Namun, di balik perubahan tersebut, ternyata tetap terjadi penyimpangan-penyimpangan terhadap Pancasila pada era Orde Baru.

Lalu, apa saja penyimpangan terhadap Pancasila pada Orde Baru?

Baca juga: Sidang Umum IV MPRS 1966, Tonggak Lahirnya Orde Baru

Penyimpangan

Indoktrinasi Pancasila

Pada masa Orde Baru, pemerintah ingin melaksanakan Pancasila secara murni sebagai bentuk kritik terhadap penyimpangan yang terjadi di era Orde Lama.

Pemerintah pun mencanangkan program P4, yaitu Pedoman, Penghayatan, dan Pengamalan Pancasila.

Pada dasarnya, pemerintah Orde Baru memang berhasil mempertahankan Pancasila sebagai dasar dan ideologi negara.

Akan tetapi, implementasinya mengecewakan, bahkan terbilang menyimpang dari Pancasila.

Pancasila ditafsirkan sesuai kepentingan kekuasaan pemerintah Orde Baru dan dijadikan sebagai indoktrinasi oleh Presiden Soeharto guna melanggengkan kekuasaannya.

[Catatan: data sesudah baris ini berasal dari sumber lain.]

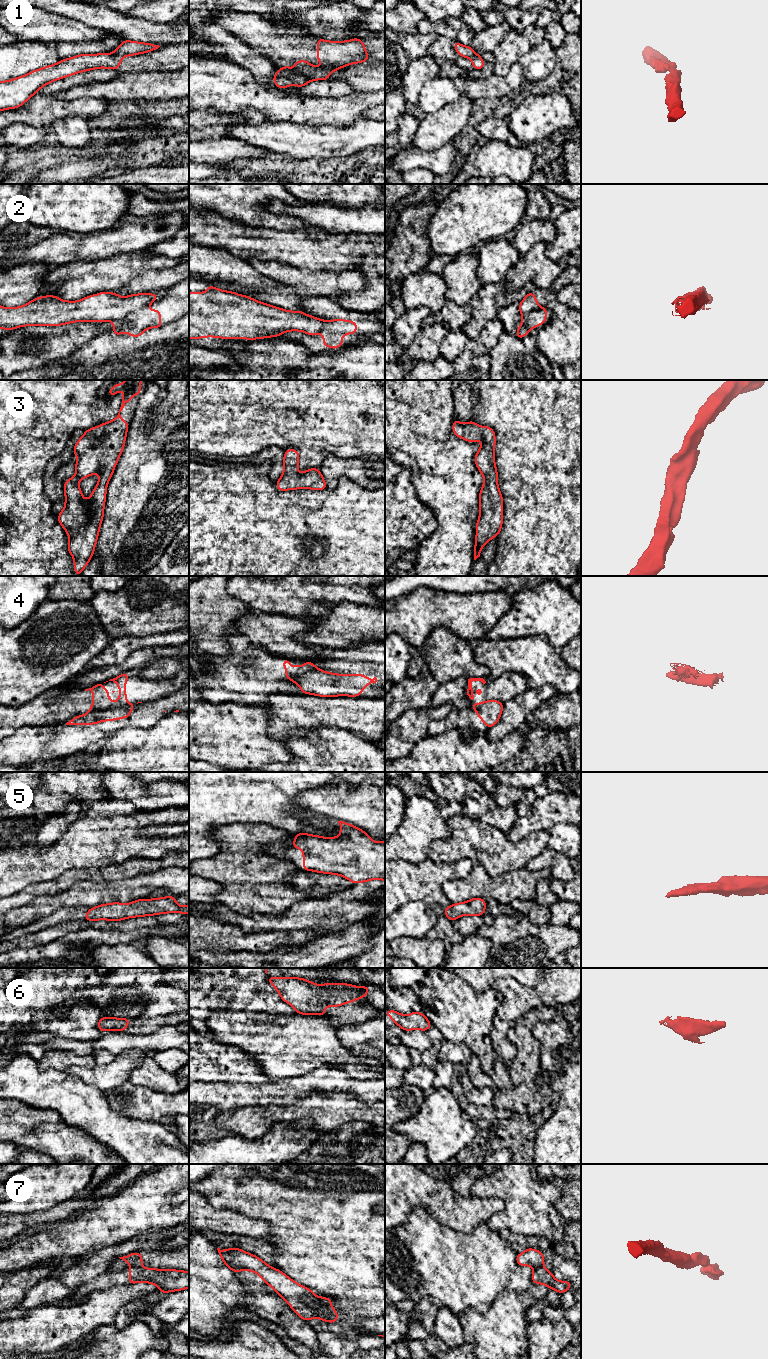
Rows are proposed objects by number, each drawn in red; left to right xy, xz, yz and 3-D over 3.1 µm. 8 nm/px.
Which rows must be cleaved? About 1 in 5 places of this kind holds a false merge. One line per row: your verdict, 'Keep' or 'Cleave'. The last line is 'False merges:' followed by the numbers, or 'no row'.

Ada beberapa cara yang digunakan dalam indoktrinasi Pancasila, sebagai berikut:

  • Melalui ajaran di sekolah-sekolah.
  • Presiden Soeharto membolehkan rakyat membentuk organisasi-organisasi dengan syarat harus berasaskan Pancasila.
  • Presiden Soeharto melarang adanya kritikan-kritikan yang dapat menjatuhkan pemerintahan.

Baca juga: Pemberedelan Media Massa pada Masa Orde Baru

Demokrasi Sentralistik

Selain itu, Presiden Soeharto juga melakukan penyelewengan dengan menerapkan demokrasi sentralistik, yakni demokrasi yang berpusat pada pemerintah.

Kemudian Presiden Soeharto juga memegang kendali terhadap lembaga eksekutif, legislatif, dan yudikatif sehingga setiap aturan harus sesuai dengan persetujuannya.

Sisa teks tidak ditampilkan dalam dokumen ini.